[Open-bio-l] Fwd: [Utilities-announce] NCBI Revised E-utility Usage Policy

Peter peter at maubp.freeserve.co.uk
Thu Mar 25 12:13:57 EDT 2010


On Thu, Mar 25, 2010 at 3:43 PM, Chris Fields wrote:
>
> Let's play devil's advocate.  The best way I can think of to
> describe this is to lay out a possible scenario.  Suppose an
> end user (out of possibly thousands of end users, scattered
> across many IPs) uses one of the eutils modules/classes where
> the tool is set but the email isn't (our current status).
> They set 'email' to their local one, and then proceed to
> somehow abuse NCBI's rules and are blocked.  In order to be
> reinstated, they will have to register both the tool and
> email with NCBI.  Until then, does this block anyone else
> with the same tool?  Just those from that IP?  Not clear at
> the moment.

I had understood that so far the NCBI just blocked by IP.
But only they know for sure, and it may change.

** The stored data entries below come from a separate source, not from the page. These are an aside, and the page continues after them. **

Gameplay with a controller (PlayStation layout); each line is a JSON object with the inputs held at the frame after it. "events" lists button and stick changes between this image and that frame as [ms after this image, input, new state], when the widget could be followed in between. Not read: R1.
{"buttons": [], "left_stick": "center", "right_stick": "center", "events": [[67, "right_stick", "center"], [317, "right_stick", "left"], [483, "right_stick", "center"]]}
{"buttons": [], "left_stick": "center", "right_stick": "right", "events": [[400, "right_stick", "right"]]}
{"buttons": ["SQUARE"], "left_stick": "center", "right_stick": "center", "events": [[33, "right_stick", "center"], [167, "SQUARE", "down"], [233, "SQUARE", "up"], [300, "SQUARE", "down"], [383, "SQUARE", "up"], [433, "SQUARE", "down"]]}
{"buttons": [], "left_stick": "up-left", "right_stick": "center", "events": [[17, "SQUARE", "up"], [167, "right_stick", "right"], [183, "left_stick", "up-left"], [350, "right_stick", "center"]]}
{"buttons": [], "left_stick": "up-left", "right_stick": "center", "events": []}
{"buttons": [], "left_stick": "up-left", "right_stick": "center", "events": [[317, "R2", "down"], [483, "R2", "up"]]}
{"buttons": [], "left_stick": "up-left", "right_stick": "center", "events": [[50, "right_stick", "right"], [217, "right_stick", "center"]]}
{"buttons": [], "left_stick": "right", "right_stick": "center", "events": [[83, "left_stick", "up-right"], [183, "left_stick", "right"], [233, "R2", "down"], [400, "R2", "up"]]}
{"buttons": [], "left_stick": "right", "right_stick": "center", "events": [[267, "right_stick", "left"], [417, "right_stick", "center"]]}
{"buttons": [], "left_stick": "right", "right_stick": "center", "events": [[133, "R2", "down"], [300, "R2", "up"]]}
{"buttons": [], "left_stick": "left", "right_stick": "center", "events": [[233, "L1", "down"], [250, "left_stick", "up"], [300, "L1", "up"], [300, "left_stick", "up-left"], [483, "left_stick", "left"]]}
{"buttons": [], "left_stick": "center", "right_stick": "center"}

> To proceed further, now the user registers the tool and
> email (both need to be registered to unblock).  If I
> understand the eutils documents correctly, as stated, only
> one email (supposedly the software developers) is registered
> per tool (also supposedly the software developers).  The
> 'Bio*' tool name could end up being registered by anyone
> (wittingly or unwittingly), using their own personal email.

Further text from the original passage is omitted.